Instructions for the task: Of the lines below, report only those that contain "packets".

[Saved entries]
★ ★ ★ ★

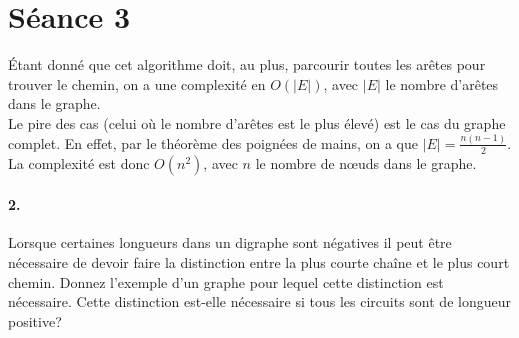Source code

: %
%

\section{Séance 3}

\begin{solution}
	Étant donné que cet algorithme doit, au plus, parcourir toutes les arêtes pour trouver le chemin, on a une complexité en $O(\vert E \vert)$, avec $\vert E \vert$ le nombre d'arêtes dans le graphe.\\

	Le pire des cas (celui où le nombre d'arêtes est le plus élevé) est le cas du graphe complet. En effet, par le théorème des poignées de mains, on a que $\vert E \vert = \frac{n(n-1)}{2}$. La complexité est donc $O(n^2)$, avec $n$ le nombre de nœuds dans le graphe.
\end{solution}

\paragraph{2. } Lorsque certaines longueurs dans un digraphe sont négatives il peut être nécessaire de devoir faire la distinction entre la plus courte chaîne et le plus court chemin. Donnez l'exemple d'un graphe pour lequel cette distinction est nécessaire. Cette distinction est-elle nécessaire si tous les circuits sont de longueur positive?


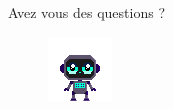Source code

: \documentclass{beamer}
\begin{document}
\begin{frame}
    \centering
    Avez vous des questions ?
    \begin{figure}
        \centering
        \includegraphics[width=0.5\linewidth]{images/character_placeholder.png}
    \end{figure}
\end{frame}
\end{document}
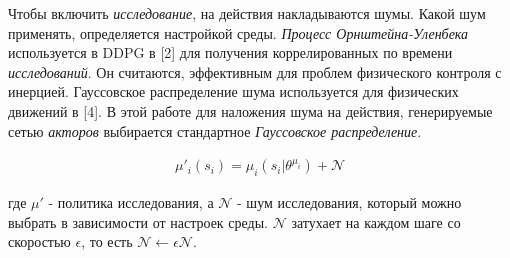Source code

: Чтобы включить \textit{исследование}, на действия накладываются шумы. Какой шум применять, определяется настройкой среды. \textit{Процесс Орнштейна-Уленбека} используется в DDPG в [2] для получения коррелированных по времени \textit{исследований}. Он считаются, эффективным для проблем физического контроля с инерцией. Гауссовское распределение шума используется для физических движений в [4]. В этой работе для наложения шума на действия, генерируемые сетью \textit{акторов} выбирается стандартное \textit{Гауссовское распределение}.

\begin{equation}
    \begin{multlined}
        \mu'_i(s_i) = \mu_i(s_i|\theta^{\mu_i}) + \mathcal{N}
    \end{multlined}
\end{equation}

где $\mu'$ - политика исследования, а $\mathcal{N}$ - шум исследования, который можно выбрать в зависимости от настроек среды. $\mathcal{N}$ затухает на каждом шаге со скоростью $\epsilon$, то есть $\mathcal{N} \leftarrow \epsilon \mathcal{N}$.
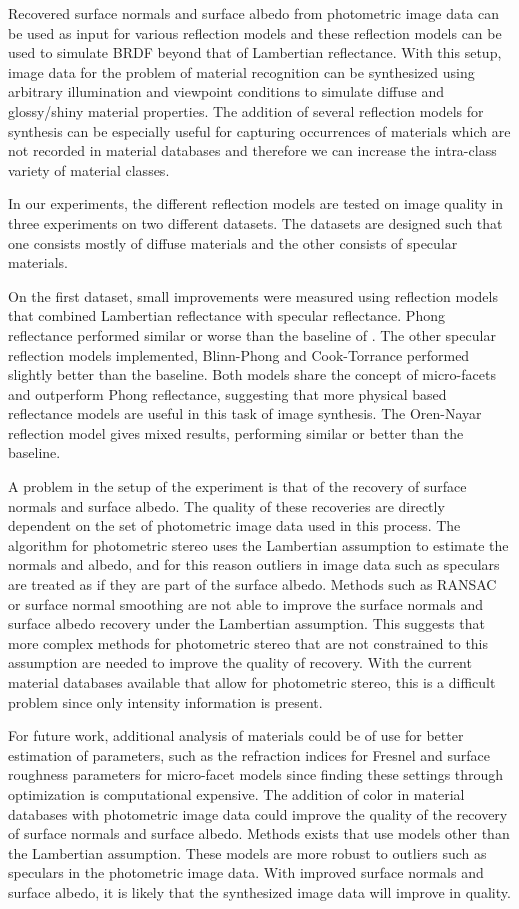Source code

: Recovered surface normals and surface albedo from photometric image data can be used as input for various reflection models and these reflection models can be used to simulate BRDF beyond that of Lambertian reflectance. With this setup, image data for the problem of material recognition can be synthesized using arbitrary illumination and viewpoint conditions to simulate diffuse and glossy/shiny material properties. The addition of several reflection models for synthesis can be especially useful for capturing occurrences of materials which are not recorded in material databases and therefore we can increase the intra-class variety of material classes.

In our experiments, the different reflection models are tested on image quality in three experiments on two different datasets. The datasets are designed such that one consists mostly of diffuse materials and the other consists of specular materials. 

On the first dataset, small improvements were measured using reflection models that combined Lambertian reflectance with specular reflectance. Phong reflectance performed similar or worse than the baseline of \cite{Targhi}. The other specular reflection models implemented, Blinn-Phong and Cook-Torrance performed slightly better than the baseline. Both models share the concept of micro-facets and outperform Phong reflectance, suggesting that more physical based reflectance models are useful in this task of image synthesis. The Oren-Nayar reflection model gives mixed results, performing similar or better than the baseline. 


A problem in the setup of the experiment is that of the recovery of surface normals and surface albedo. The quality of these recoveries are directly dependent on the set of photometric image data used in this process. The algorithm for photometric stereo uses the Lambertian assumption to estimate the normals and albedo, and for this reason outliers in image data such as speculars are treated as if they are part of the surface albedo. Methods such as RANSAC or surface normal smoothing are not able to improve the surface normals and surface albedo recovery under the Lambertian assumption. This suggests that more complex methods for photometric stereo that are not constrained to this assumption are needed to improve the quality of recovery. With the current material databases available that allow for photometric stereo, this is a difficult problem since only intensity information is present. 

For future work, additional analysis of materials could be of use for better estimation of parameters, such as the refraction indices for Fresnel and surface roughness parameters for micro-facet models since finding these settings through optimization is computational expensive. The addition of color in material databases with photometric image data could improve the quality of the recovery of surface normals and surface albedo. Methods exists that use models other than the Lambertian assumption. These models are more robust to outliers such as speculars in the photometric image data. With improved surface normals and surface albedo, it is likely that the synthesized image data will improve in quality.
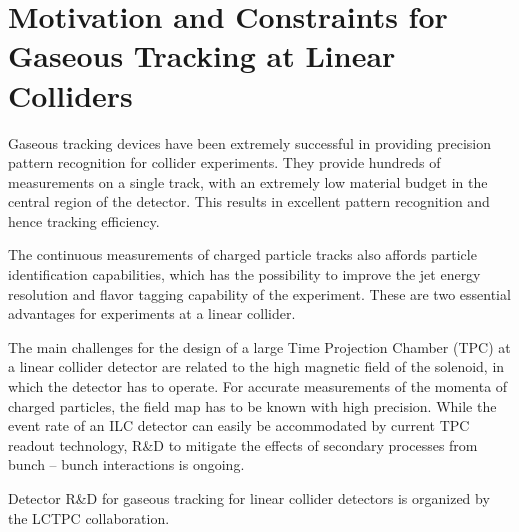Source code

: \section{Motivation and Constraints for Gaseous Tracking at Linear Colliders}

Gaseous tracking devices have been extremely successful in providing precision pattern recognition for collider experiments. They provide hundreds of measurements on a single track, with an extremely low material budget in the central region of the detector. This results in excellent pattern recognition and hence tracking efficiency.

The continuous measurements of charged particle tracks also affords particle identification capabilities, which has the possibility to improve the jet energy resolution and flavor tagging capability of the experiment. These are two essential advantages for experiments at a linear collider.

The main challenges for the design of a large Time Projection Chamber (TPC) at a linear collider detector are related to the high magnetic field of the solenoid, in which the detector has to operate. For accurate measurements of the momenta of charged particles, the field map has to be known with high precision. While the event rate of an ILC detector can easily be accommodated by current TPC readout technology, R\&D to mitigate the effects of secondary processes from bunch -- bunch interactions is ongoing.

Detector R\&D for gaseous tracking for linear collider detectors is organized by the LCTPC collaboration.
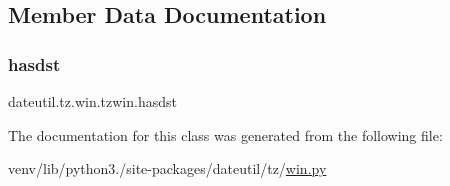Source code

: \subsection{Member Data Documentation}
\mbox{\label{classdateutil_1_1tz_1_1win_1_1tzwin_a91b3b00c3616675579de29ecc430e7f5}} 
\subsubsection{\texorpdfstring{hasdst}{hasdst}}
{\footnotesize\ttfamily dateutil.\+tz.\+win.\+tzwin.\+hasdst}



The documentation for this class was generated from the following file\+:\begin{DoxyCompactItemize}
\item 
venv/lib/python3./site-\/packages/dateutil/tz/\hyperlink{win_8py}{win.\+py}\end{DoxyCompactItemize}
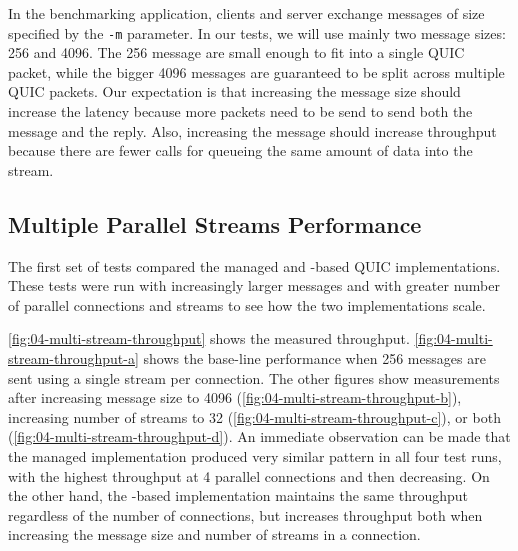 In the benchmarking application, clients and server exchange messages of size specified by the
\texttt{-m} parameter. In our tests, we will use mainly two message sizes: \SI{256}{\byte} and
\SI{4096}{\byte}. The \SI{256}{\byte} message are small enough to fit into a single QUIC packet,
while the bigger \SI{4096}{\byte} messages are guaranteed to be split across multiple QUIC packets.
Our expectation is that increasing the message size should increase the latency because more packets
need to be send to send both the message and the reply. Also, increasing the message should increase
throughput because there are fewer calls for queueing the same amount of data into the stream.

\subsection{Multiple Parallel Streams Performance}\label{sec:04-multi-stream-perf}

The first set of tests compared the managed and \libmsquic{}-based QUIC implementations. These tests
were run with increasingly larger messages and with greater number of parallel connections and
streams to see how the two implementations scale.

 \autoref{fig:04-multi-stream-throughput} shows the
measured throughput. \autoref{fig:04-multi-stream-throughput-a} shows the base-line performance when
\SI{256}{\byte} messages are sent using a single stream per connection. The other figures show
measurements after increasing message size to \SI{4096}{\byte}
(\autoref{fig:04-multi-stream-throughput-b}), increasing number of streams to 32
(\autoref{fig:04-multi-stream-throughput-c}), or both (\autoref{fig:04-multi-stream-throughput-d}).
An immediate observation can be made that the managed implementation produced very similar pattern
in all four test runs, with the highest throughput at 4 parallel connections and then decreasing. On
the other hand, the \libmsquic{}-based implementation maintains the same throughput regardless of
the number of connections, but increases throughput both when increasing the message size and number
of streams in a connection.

★ ★ ★ ★

Solution:
while the bigger \SI{4096}{\byte} messages are guaranteed to be split across multiple QUIC packets.
Our expectation is that increasing the message size should increase the latency because more packets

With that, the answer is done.